In C++, I'm trying to figure out how one can deduce the size of the parameter pack for a function, and further how one can deduce the number of parameters of a particular type (e.g. ints)
template<int N, int N_ints, typename... Ts>
void foo(Ts... ts){
...
}
So that I could call it like
foo(1,2,'3')
and that would be the same as
foo<3,2>(1,2,'3')
I couldnt even get the basic problem to work, i.e.
template<int N, class... Ts>
std::array<int, N> foo(Ts... ts)
{
constexpr int n = sizeof...(ts);
std::array<int, n> out;
return out;
}
int main()
{
auto a = foo(1, 2, 3, '4', 5);
return 0;
}
fails because it can't deduce N.
You are making this too complicated by adding degrees of freedom that are not actually present.
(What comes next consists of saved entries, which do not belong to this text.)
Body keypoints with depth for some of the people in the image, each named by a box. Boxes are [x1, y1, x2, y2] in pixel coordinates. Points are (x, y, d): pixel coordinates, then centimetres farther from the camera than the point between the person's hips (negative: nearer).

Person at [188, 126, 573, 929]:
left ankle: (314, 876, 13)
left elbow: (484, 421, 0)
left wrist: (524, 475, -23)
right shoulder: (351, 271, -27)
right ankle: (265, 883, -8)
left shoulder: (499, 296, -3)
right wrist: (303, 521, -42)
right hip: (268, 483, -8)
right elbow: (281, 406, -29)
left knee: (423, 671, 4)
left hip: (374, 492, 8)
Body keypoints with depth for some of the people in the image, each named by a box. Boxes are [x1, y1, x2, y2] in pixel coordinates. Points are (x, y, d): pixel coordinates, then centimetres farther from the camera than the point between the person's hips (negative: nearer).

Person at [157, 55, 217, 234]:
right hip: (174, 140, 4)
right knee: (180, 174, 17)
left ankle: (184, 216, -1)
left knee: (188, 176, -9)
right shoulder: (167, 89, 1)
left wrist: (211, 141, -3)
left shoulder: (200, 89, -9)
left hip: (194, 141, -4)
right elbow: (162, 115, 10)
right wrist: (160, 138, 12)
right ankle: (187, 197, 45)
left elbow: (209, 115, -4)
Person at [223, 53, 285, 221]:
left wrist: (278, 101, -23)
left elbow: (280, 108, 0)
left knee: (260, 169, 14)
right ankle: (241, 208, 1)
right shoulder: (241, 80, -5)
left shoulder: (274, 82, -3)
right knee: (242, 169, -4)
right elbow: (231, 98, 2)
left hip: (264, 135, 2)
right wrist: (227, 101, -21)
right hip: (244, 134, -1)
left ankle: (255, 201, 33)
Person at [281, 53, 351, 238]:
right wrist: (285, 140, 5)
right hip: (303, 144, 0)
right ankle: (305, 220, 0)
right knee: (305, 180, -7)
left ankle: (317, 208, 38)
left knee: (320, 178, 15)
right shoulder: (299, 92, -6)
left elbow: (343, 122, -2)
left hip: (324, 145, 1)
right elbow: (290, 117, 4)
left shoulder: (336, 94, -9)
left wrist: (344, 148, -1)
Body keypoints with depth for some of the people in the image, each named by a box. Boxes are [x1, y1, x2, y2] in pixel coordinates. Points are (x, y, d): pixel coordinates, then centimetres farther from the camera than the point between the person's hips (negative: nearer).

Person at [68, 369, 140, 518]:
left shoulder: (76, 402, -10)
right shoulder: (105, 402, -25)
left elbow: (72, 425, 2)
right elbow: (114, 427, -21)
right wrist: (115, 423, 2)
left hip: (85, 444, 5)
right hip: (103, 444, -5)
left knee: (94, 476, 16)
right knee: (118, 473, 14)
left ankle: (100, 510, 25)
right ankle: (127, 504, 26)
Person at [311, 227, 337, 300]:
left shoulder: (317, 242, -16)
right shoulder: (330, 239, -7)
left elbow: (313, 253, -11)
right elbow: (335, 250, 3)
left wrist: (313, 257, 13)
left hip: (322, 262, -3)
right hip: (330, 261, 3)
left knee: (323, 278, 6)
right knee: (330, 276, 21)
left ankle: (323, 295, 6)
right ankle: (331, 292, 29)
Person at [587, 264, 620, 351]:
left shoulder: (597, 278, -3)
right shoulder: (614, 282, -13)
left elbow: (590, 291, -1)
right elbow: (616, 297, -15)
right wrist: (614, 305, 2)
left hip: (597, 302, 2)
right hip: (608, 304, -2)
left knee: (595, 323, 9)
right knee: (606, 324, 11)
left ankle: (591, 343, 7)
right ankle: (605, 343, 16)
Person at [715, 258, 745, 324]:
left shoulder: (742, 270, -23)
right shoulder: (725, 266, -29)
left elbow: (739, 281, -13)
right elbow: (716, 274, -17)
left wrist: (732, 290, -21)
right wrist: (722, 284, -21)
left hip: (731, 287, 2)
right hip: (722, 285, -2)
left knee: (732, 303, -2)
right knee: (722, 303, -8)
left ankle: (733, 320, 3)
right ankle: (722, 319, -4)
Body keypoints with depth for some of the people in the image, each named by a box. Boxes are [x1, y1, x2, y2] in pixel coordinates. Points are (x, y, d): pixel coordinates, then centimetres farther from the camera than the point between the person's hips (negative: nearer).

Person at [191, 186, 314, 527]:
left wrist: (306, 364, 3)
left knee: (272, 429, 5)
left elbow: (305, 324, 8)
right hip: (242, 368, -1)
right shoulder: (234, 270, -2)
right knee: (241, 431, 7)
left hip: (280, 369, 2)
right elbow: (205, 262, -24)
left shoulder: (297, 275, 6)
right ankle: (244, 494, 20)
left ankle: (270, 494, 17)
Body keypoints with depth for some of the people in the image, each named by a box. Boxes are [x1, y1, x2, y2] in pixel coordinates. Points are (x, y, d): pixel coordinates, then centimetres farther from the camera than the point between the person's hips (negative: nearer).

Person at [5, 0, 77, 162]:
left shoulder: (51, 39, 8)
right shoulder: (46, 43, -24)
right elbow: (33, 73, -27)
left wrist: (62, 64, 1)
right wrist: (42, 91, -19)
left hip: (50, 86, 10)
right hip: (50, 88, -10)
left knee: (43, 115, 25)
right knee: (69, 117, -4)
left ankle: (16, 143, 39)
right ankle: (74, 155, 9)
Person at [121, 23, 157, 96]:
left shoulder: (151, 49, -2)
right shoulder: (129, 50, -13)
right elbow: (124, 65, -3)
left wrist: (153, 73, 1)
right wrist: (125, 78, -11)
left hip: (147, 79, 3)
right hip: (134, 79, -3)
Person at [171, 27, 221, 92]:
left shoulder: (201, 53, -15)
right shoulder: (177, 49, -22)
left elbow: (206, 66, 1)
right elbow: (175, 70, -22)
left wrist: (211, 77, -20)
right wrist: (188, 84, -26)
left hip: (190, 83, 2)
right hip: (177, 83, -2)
The information on the size of the pack and the number of occurences of int in the pack is already in the pack.
#include <iostream>
template <typename T,typename... Ts>
struct count {
static const unsigned value = (std::is_same_v<T,Ts> + ...);
};
template<typename... Ts>
void foo(Ts... ts){
std::cout << "num params : " << sizeof ...(Ts) << "\n";
std::cout << "num ints : " << count<int,Ts...>::value << "\n";
}
int main() {
foo(1,2,3.0);
}
I wasn't sure if you want to count all occurences of int in the pack or only the leading ones. I chose the former. Purists may claim that a static_cast<bool> would be more clear, but I think I can get a away with an implicit conversion here.
If for some reason you need to use the template arguments as in your example, you can still do that:
template<typename... Ts>
auto foo(Ts... ts){
return foo_impl<sizeof ...(Ts),count<int,Ts...>::value>(ts...);
}